Material provided:
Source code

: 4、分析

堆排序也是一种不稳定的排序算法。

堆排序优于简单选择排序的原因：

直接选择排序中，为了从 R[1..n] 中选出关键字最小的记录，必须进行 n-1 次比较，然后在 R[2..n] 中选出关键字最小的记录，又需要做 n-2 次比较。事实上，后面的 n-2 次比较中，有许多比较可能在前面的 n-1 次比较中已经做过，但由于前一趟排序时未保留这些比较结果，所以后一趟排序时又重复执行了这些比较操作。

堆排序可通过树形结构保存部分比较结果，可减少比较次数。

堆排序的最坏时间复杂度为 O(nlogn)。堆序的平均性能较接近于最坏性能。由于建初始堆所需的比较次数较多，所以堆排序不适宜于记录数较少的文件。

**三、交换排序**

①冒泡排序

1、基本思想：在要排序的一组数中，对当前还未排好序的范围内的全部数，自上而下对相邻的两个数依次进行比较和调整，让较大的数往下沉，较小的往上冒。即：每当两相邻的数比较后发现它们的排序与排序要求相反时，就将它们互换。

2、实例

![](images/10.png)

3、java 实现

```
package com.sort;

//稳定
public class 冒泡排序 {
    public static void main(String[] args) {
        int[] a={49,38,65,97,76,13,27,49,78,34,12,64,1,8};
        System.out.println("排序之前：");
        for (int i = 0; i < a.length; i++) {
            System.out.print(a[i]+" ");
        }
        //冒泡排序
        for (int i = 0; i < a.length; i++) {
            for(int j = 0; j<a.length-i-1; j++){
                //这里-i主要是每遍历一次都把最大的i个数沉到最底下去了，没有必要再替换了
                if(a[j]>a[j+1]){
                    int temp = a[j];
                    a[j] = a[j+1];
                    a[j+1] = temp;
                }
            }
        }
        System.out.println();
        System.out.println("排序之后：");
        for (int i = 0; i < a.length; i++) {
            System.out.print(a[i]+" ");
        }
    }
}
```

What the task asks: Each line above with the word "System" must be returned.

Answer for the task:
        System.out.println("排序之前：");
            System.out.print(a[i]+" ");
        System.out.println();
        System.out.println("排序之后：");
            System.out.print(a[i]+" ");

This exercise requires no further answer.